A former New York Times reporter, top Hillary Clinton campaign aides and current and former officials from the Justice Department and the CIA are among the potential witnesses at the first trial stemming from special counsel John Durham’s probe into the federal investigations of former President Donald Trump.
Former Clinton campaign lawyer Michael Sussmann plans to call two-time Pulitzer Prize winner Eric Lichthblau to testify in his defense, according to reports of a pretrial hearing held in Washington, DC, federal court on Monday.
Joffe provided Sussmann with computer research that purportedly tied a Trump Organization server to Russia’s Alfa Bank and helped him compile a “white paper” on the findings, according to Sussmann’s indictment.
Sussmann is charged with lying to the FBI when he allegedly claimed he wasn’t “acting on behalf of” Joffe and the Clinton campaign while passing along the since-debunked information in September 2016, less than two months before the presidential election.
The Times isn’t expected to object to the defense’s planned questioning of Lichtblau but might do so if he’s asked about any independent reporting he did on the research, and the paper is expected to file court papers this week, defense lawyer Sean Berkowitz reportedly said in court.
Lichtblau referred questions to his lawyer, who declined to comment, as did the Times, according to the Washington Post.
Lichtblau, who writes about national security and law enforcement, has bylines on two Times stories from March and April 2016 in which Sussmann, a cybersecurity lawyer, was quoted as an expert.
Those reports involved government efforts to unlock iPhones, including one that belonged to one of the homegrown ISIS terrorists who killed 14 people at a 2015 Christmas party in San Bernardino, California.
Sussmann also acknowledged speaking to Lichtblau and other reporters from the Washington Post and Slate magazine in late October 2016, leading to stories that appeared a short time later, according to a timeline compiled by US Sens. Chuck Grassley (R-Iowa) and Ron Johnson (R-Wisconsin).
Sussmann’s other planned witnesses include Justice Department Inspector General Michael Horowitz, who will be questioned about how Sussmann gave him information “that also involved Mr.

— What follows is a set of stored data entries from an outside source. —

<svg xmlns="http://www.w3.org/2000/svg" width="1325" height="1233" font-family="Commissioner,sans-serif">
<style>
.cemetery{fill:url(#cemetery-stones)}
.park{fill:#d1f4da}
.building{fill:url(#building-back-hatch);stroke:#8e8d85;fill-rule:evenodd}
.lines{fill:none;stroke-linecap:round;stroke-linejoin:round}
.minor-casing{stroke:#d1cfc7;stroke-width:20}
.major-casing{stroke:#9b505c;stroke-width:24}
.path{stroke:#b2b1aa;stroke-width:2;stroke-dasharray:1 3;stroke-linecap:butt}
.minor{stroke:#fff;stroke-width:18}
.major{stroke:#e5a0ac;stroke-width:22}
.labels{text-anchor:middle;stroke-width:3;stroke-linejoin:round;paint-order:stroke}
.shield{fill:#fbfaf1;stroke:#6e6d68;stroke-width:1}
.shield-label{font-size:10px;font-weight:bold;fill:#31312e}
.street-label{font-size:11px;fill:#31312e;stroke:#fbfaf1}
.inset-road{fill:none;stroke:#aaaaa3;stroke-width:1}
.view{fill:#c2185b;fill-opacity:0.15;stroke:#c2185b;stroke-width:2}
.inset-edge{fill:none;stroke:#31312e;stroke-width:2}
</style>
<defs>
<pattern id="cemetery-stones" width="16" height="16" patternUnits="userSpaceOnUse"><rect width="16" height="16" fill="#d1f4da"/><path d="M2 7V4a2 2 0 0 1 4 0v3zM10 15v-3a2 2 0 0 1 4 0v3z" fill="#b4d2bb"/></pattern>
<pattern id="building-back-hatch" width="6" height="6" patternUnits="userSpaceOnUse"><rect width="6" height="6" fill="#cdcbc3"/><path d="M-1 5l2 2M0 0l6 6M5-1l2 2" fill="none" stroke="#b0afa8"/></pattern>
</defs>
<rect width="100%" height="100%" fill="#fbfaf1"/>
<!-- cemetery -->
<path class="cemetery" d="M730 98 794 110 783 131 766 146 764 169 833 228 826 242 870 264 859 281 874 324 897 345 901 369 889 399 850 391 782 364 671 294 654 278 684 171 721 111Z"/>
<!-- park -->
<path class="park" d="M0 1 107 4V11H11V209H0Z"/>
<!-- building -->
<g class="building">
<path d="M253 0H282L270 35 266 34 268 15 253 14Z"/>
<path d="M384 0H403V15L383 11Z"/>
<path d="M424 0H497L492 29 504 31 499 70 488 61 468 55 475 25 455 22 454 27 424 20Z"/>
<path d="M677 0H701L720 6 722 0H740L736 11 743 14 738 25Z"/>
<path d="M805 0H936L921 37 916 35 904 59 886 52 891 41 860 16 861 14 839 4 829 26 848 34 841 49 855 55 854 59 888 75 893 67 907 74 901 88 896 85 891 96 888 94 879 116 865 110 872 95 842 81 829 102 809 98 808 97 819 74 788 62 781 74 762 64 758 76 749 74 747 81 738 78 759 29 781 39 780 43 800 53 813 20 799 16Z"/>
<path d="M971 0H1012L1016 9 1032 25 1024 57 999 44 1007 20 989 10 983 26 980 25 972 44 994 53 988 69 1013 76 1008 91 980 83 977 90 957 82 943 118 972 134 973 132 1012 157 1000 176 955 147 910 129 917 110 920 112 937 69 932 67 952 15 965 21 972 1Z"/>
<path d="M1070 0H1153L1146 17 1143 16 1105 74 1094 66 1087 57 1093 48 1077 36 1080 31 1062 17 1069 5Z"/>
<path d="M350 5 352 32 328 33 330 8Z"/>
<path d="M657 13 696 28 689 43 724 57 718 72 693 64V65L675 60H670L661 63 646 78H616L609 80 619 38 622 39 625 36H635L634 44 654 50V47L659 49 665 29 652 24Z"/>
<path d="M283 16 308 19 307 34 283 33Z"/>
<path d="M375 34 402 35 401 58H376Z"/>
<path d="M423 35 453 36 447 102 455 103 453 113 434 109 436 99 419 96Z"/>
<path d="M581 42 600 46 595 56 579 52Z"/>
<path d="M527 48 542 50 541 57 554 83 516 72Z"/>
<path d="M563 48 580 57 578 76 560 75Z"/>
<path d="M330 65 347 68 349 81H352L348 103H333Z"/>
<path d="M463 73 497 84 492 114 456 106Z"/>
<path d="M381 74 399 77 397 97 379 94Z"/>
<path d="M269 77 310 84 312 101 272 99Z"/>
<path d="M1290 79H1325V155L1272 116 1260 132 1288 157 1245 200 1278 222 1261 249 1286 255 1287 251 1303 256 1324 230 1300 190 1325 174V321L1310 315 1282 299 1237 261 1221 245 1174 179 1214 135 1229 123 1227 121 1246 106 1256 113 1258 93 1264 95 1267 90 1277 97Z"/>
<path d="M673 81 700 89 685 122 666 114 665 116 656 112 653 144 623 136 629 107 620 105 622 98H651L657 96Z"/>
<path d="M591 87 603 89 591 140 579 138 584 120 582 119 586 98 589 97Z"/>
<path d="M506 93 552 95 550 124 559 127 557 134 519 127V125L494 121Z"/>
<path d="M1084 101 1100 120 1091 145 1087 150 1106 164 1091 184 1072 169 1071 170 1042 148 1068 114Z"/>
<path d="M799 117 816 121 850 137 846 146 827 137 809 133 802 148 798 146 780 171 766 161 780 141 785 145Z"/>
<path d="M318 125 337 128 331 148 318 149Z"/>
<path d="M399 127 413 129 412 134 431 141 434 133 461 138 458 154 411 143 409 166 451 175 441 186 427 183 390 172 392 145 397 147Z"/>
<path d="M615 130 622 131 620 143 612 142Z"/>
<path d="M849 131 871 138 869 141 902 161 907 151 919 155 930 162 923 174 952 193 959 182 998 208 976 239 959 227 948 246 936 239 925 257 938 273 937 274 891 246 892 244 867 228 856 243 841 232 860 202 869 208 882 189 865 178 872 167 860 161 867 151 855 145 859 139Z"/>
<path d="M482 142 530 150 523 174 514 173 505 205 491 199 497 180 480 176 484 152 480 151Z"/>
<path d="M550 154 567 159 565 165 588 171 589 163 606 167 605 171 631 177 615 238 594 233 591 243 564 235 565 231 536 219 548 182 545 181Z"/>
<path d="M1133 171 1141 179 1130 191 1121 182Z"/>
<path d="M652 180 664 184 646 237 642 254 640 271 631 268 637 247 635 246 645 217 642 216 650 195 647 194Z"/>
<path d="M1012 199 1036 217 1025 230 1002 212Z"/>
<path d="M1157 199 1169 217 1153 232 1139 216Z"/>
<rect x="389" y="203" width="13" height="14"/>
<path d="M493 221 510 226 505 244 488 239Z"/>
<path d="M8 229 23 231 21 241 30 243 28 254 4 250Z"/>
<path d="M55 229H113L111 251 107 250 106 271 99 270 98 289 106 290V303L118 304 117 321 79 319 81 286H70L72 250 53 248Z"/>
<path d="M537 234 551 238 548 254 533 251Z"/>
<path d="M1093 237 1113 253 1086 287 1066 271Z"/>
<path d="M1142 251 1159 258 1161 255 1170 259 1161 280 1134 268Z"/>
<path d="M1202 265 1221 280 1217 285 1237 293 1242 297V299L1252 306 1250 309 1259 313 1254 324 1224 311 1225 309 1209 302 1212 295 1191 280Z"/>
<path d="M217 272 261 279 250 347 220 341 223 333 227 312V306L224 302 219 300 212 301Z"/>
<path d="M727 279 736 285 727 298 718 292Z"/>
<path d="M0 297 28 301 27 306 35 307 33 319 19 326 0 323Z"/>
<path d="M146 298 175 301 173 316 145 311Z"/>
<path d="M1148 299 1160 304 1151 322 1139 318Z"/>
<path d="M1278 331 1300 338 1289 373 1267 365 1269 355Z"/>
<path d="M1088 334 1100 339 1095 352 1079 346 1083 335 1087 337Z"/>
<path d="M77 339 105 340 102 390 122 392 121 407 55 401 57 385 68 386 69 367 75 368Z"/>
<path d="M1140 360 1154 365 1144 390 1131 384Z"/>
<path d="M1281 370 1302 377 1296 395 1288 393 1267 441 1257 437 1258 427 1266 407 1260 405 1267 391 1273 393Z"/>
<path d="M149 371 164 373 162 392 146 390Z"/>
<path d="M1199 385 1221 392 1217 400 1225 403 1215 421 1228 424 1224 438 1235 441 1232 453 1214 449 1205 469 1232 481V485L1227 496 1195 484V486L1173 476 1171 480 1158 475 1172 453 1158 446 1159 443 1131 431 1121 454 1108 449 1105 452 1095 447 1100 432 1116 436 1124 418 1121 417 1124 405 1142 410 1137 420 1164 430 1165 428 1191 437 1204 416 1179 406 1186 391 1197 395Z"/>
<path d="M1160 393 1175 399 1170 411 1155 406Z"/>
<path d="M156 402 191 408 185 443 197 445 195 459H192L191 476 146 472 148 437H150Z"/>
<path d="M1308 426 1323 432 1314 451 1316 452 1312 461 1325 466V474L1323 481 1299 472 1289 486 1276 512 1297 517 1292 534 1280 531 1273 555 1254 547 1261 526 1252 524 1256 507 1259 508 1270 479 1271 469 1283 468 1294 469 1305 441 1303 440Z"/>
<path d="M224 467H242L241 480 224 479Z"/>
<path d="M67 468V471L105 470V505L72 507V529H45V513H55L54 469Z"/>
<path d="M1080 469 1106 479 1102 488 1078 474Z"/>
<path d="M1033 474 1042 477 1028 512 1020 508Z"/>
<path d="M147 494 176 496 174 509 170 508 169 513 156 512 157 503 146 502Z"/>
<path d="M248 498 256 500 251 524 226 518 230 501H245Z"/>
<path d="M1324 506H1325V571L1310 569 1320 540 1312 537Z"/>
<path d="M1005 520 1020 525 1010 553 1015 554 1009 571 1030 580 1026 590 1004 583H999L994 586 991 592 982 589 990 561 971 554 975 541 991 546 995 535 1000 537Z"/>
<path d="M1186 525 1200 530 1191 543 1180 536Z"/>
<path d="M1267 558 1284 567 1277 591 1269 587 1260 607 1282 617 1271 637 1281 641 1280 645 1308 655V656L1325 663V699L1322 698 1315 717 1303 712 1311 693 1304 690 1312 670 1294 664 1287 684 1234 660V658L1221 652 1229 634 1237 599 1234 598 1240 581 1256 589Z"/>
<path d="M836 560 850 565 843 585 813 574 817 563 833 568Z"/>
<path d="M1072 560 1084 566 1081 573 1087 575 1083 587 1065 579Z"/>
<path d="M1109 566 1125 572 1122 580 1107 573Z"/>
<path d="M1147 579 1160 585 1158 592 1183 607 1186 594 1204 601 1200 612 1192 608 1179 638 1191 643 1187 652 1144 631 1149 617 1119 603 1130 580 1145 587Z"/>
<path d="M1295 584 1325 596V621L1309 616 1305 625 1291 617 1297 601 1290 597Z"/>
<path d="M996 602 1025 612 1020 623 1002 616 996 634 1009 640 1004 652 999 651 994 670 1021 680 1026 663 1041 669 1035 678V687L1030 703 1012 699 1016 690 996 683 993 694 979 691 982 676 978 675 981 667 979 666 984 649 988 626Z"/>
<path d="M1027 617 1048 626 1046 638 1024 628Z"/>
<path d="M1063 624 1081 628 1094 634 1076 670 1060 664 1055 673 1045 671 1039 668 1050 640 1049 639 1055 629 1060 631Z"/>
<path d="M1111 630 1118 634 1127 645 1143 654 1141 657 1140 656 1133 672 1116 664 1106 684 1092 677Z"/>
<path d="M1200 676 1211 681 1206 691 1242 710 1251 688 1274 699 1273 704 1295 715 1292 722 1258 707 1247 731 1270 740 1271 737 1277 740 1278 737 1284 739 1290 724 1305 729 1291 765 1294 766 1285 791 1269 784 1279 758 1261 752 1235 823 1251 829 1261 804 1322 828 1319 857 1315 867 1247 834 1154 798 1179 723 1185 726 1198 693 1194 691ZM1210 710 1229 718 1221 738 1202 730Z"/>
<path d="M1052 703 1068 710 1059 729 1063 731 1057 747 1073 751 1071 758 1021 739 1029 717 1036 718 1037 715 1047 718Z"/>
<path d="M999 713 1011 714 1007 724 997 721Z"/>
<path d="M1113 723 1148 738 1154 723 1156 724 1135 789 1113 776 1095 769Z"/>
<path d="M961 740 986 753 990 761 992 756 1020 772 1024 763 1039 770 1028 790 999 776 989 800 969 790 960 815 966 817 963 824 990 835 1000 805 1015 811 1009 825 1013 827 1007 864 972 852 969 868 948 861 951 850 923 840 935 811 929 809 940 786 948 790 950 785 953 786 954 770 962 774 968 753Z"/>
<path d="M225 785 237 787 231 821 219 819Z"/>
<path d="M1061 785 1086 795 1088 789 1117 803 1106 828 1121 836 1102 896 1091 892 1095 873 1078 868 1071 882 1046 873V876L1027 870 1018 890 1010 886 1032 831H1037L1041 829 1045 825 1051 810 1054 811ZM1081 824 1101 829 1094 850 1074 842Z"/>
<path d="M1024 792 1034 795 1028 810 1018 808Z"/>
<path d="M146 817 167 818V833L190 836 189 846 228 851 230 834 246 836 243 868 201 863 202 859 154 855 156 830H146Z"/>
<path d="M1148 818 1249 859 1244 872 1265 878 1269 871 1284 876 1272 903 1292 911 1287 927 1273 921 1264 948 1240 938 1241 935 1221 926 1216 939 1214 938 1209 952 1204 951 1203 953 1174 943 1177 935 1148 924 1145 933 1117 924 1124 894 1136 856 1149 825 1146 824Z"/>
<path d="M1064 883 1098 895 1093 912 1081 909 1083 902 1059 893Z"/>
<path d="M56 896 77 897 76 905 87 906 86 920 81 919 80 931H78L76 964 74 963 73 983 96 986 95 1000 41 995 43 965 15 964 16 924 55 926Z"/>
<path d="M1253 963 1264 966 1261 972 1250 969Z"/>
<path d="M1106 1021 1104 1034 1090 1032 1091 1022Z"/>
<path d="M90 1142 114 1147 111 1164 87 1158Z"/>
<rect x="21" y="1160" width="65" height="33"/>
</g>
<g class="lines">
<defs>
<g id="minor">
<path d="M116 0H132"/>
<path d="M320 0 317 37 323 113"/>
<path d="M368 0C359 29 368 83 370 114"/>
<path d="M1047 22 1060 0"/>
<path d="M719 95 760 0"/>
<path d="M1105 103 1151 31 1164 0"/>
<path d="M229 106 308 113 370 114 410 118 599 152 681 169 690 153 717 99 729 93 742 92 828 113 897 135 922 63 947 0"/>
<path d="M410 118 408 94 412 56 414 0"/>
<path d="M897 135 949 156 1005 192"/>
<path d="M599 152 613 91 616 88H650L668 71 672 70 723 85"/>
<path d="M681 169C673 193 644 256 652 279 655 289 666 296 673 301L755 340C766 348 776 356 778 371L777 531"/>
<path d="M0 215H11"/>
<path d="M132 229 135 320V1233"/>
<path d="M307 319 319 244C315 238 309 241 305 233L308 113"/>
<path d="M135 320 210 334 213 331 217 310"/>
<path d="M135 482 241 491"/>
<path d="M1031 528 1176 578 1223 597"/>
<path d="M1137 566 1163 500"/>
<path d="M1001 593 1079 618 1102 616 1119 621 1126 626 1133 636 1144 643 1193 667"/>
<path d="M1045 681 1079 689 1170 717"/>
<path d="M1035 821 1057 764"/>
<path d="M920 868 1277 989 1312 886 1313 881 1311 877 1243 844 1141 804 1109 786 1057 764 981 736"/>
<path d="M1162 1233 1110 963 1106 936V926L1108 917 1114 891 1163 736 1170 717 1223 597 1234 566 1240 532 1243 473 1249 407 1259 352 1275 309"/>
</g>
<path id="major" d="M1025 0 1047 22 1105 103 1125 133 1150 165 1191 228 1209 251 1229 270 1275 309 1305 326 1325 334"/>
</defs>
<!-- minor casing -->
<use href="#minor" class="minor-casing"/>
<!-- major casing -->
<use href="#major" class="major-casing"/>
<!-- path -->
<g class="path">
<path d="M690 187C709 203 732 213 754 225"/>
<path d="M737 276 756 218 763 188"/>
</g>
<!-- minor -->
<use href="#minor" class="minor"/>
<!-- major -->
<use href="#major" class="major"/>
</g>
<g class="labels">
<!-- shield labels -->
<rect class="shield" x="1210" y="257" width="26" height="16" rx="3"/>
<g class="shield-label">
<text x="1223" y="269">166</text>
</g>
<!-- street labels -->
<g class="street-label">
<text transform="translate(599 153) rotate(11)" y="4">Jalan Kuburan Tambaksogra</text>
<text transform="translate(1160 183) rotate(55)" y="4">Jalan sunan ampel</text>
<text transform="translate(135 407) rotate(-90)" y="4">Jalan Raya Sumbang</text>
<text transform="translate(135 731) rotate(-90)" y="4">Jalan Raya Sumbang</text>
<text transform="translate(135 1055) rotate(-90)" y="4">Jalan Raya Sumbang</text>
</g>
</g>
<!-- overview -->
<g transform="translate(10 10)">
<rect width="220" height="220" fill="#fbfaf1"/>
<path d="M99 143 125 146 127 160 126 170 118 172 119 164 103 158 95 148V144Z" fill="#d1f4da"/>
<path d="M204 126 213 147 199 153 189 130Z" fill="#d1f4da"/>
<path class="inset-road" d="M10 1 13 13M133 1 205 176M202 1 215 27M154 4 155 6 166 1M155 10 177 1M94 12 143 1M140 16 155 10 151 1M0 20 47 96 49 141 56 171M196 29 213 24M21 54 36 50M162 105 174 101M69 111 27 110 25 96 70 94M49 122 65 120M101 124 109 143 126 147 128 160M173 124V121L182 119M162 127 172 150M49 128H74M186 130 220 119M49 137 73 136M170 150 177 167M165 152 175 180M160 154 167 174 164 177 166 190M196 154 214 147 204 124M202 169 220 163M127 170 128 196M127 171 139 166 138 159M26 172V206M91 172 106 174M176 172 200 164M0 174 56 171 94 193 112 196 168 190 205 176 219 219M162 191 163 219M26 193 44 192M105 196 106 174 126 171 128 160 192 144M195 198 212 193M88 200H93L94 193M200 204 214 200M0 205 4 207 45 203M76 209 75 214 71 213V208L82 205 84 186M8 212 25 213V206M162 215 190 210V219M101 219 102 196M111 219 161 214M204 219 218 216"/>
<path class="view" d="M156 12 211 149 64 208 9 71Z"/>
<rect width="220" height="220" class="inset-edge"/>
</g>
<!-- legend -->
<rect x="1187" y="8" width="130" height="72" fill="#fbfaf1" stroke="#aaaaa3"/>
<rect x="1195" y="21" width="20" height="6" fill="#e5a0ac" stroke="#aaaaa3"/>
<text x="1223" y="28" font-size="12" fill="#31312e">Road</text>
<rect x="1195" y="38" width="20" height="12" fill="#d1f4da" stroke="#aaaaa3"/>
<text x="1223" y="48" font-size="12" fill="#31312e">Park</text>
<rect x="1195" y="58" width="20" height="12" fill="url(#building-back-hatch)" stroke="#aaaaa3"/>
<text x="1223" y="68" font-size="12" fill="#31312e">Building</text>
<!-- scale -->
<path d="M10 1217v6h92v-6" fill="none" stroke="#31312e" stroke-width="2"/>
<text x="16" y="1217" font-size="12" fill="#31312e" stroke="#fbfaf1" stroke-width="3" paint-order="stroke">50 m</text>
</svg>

Joffe,” according to The Washington Post.
In December 2019, Horowitz released a 476-page report that found multiple errors, but no evidence of political bias, in the FBI’s decision to launch a probe into contacts between Trump’s 2016 campaign and Russia.
Durham’s prosecution team plans to call witnesses including former Clinton campaign manager Robby Mook and former campaign general counsel Mark Elias of the powerhouse law firm Perkins Coie, where Sussmann was a partner before his arrest, according to the Washington Times.
Other prosecution witnesses reportedly include former FBI general counsel James Baker, with whom Sussmann met at the bureau’s headquarters on Sept. 19, 2016; former FBI assistant director of counterintelligence Bill Priestap, who later discussed that meeting with Baker; and a CIA official identified only as “Kevin B,” whose agency helped disprove Sussmann’s information.
Durham’s team also plans to call Laura Seago, a tech expert at the Fusion GPS research firm that commissioned the largely discredited “Steele dossier” of Trump’s purported ties to Russia, the Washington Times said.
Last week, Durham said he wanted jurors to learn about the “strong intersection” between Sussmann’s efforts and those of former British spy Christopher Steele but Judge Christopher Cooper ruled Saturday that he won’t allow “the kind of extensive evidentiary analysis that would be required to find that such a joint venture existed, and who may have joined it.”
“While the Special Counsel has proffered some evidence of a collective effort to disseminate the purported link between Trump and Alfa Bank to the press and others, the contours of this venture and its participants are not entirely obvious,” wrote Cooper, who was nominated by former President Barack Obama.